Key Point: What sort of strategy would Spykman prescribe to cope with a troublesome but less than overbearing Iran?
When pondering some strategic quandary you can get oriented by postulating what the greats in the field would say about it. What they said or wrote about roughly similar circumstances furnishes clues to what they might say about today’s strategic conundrums. This is the beginning of wisdom. The classics seldom furnish ready-made solutions. They almost always furnish a platform for launching into original thought.
Yes, you have to be humble when extrapolating from someone else’s words. Time, technology, and human society march on, and it’s hard to say for sure what some figure from the past would make of material and social trends since then. And yes, avoid treating their writings as gospel. To be great is not to be infallible. Sometimes sages get things wrong—even in their own time.
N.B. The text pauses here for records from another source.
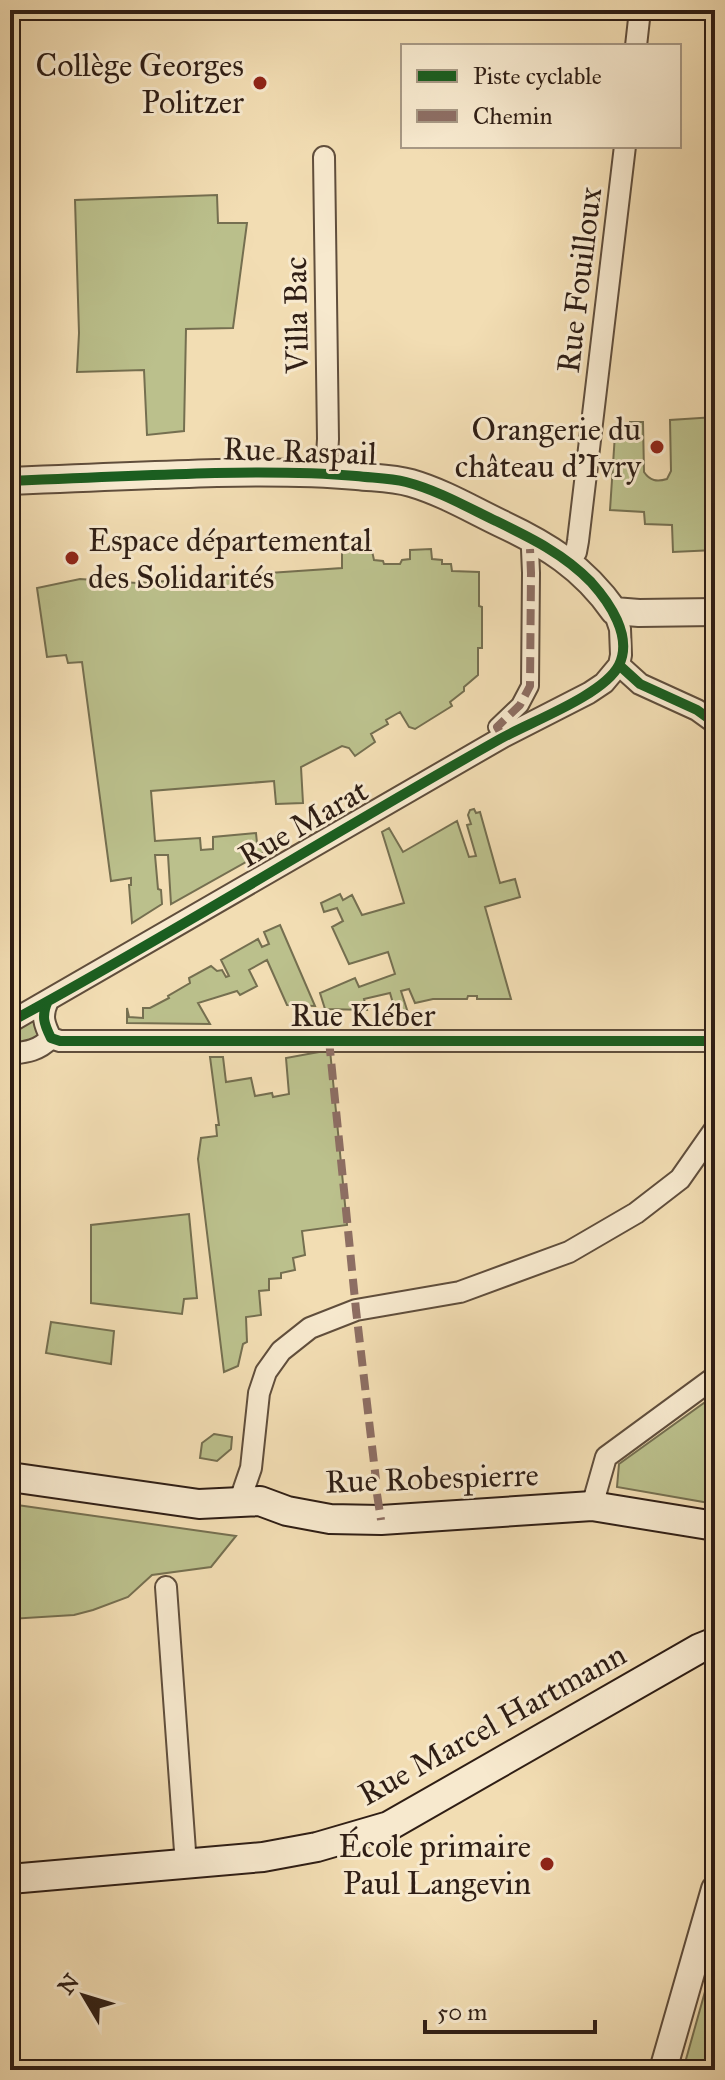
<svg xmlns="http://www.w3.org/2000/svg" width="725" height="2080" font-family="'IM FELL Great Primer',serif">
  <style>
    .green { fill: #bbc08c; stroke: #756f50; stroke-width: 2 }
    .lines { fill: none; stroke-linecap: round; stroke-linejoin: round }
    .pedestrian-casing { stroke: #604e3c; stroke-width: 20 }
    .minor-casing { stroke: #604e3c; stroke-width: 24 }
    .tertiary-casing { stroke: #604e3c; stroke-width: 30 }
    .secondary-casing { stroke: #2f1e15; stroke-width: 32 }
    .pedestrian { stroke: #f7e9ce; stroke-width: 16 }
    .minor { stroke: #f7e9ce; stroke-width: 20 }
    .tertiary { stroke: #f7e9ce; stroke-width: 26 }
    .secondary { stroke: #f7e9ce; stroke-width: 28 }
    .quiet { stroke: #8d6e63; stroke-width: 8; stroke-dasharray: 16 8; stroke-linecap: butt }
    .cycleway-casing { stroke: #f7e9ce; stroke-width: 15 }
    .cycleway { stroke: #1b5e20; stroke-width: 10 }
    .poi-dot { fill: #8f2418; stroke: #f7e9ce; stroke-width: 3 }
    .labels { text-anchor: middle; stroke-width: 6; stroke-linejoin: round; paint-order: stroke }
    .poi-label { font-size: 32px; fill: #2f1e15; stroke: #f7e9ce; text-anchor: end }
    .street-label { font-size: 32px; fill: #2f1e15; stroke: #f7e9ce }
  </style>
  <rect width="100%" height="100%" fill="#f2ddb3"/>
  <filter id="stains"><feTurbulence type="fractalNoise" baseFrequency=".0025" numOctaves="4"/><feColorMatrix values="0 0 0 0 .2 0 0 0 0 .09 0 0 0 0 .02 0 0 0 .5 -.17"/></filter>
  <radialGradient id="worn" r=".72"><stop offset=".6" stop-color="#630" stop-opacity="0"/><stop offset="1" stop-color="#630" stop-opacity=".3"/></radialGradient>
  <!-- green -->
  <path class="green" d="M217 195 218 223H247L233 328 186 329 184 431 147 435 144 370 77 372 79 333 75 200Z
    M715 417V550L673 552 672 525 645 524 644 512 610 510 615 434 629 435 630 422H643L644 472C650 481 657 482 667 479L671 471 670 420Z
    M431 549 432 559 442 560V564H451L452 571 479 572V606L482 607V648H478V675L464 687V691L450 702 452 706 415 729 409 727 400 712 386 720 388 724 371 734 375 742 355 756 349 748 342 746 301 767 303 803 276 804 274 781 151 791 155 841 200 838 201 850 213 849V837L256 833 257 843 278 842V844L171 904 168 855H155L158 889 161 890 162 904 132 923 129 885H131V878L111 881 82 662 68 663 66 655 47 657 37 588 80 579 137 583 197 579V574H208V577L342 568V552L372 551 374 560 383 561 384 564H400L402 560 410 559V550Z
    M474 809 476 813 480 812 500 883 515 879 520 897 485 907 511 999H477V996H468L467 999H433L415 1003 409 989 401 991 409 1016 418 1015 421 1024H401L399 1017H397L390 993 364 999 367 1010 325 1009 320 993 355 978 359 987 395 974 388 952 349 964 332 927 343 921 337 908 324 912 321 903 340 894 343 900 352 895 362 915 404 903 382 832 389 828 403 852 457 821 469 857 476 856 467 825 471 824 468 815 470 810Z
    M280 925 315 1006 287 1005 267 960 249 970 257 986 240 995 237 991 198 1003 210 1024 127 1023V1008L129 1017 143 1018V1008H150L169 998 168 996 190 983 189 978 211 966 217 971 222 970 226 977 229 976 221 960 258 939 262 947 269 944 264 932Z
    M29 1021 35 1022 40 1037 10 1049V1030Z
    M330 1050 347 1225 302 1231 305 1255 293 1258 295 1270 281 1273V1278L269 1279V1290L259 1291 261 1315 246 1317 247 1342 243 1344 238 1366 224 1372 198 1159 201 1138 217 1136 216 1125H219L210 1057H223L226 1082 251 1078 255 1096 272 1093 273 1097 289 1094 286 1058Z
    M189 1214 197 1298 184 1299 182 1314 91 1303V1225Z
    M51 1322 114 1331 111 1364 46 1353Z
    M715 1395V1504L617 1487 619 1464Z
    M214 1434 232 1437 231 1449 217 1461 200 1458 202 1443Z
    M10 1504 236 1536 211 1567 152 1575 128 1597 93 1610 74 1615 10 1619Z
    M715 1956V2070H683Z"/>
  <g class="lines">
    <!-- pedestrian casing -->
    <g class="pedestrian-casing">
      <path id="pedestrian" d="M500 732 497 727 520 705 530 686 531 573 530 549"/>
    </g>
    <!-- minor casing -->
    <g class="minor-casing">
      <path id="minor" d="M636 46 640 10
        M324 157 328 439 326 473
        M569 562 576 552 578 541 625 146
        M619 665 640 684 697 710 715 723
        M48 1001C41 1016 44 1024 51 1038L60 1041H715
        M10 1022 503 737 589 693 604 683 619 665 621 655 620 629 614 611
        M10 1054C27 1052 38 1051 51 1038
        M239 1503 251 1468 259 1393 266 1372 281 1351 310 1328 356 1310 460 1292 569 1252 636 1213 680 1179 715 1129
        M592 1506 606 1457 715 1377
        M166 1587 186 1865"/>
    </g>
    <!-- tertiary casing -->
    <g class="tertiary-casing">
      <path id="tertiary" d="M10 481C79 478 148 475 217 473 264 472 310 472 357 476 375 478 393 478 411 483 442 492 471 509 500 523 547 545 583 567 614 611L639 613 715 612
        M663 2070 715 1889"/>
    </g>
    <!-- secondary casing -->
    <g class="secondary-casing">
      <path id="secondary" d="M10 1477 199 1504 260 1501 287 1511 330 1519 381 1520 592 1506 715 1526
        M10 1879 263 1857 317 1847 389 1826 700 1648 715 1642"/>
    </g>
    <!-- pedestrian -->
    <use href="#pedestrian" class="pedestrian"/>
    <!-- minor -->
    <use href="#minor" class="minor"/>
    <!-- tertiary -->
    <use href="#tertiary" class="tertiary"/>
    <!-- secondary -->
    <use href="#secondary" class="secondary"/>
    <!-- quiet -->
    <path class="quiet" d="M500 732 497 727 520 705 530 686 531 573 530 549
      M329 1040 356 1310 376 1480
      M377 1494 381 1520"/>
    <!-- cycleway casing -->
    <g class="cycleway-casing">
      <path id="cycleway" d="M10 481C78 478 147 475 215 473 263 472 309 472 356 476 373 478 390 478 406 482 437 490 467 507 496 521 531 538 564 554 591 582 609 602 633 636 619 665 604 695 530 722 500 739 336 831 176 932 10 1022
        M619 665 640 684 697 710 715 723
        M48 1001C41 1016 44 1024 51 1038L60 1041H715"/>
    </g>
    <!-- cycleway -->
    <use href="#cycleway" class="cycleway"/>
  </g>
  <!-- markers -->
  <g class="poi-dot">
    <circle cx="260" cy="83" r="8"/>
    <circle cx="657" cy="447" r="8"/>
    <circle cx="72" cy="558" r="8"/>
    <circle cx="547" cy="1864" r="8"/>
  </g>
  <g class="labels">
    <!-- poi labels -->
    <g class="poi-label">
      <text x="244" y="76">Collège Georges<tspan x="244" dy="37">Politzer</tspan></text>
      <text x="641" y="440">Orangerie du<tspan x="641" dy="37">château d'Ivry</tspan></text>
      <text x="88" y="551" text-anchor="start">Espace départemental<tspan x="88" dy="37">des Solidarités</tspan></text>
      <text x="531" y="1857">École primaire<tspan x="531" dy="37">Paul Langevin</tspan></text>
    </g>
    <!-- street labels -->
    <g class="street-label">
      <text transform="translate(579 280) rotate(-83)" y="11">Rue Fouilloux</text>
      <text transform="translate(296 315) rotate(-91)" y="11">Villa Bac</text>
      <text transform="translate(300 451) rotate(2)" y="11">Rue Raspail</text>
      <text transform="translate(303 823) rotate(-30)" y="11">Rue Marat</text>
      <text x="363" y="1026">Rue Kléber</text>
      <text transform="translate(432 1478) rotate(-2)" y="11">Rue Robespierre</text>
      <text transform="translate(492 1724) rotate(-29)" y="11">Rue Marcel Hartmann</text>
    </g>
  </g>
  <!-- margin -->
  <rect width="725" height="2080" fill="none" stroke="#f2ddb3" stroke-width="40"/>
  <rect x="12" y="12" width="701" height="2056" fill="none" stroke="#2f1e15" stroke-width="4"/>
  <rect x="20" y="20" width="685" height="2040" fill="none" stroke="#2f1e15" stroke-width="2"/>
  <!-- legend -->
  <rect x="401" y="44" width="280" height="104" fill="#f7e9ce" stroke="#a79884" stroke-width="2"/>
  <rect x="417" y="70" width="40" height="12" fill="#1b5e20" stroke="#a79884" stroke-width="2"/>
  <text x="473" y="84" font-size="24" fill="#2f1e15">Piste cyclable</text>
  <rect x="417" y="110" width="40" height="12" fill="#8d6e63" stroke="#a79884" stroke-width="2"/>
  <text x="473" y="124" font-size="24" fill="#2f1e15">Chemin</text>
  <!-- north arrow -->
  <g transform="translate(84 1996) rotate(308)" stroke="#f7e9ce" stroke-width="6" paint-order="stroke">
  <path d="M0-6L14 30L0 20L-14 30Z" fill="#2f1e15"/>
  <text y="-12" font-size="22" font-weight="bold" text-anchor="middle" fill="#2f1e15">N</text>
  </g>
  <!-- scale -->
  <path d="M425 2020v12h170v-12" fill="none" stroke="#2f1e15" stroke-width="4"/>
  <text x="437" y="2020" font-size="24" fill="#2f1e15" stroke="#f7e9ce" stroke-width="6" paint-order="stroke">50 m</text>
  <rect width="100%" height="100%" filter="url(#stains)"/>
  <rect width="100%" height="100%" fill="url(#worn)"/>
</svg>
Still, situations rhyme between ages while principles endure. Ideas from the strategic canon retain their power to help posterity make sense of today’s controversies. Case in point: Iran is much in the headlines of late. What would the legendary geopolitics scholar, Yale professor Nicholas Spykman, say about the sputtering confrontation between the United States and Iran?
He would have plenty to say about the feud, first and foremost that Washington should continue trying to blunt Iranian ambitions. Not for him the passive approach. He was no proponent of “offshore balancing,” the conceit that America should stay mostly aloof from foreign entanglements, sending armadas and armies across the broad main only if inhabitants of the Far East or Western Europe proved unable to withstand a domineering power—an imperial Japan, a Nazi Germany, or a Soviet Union—on their own.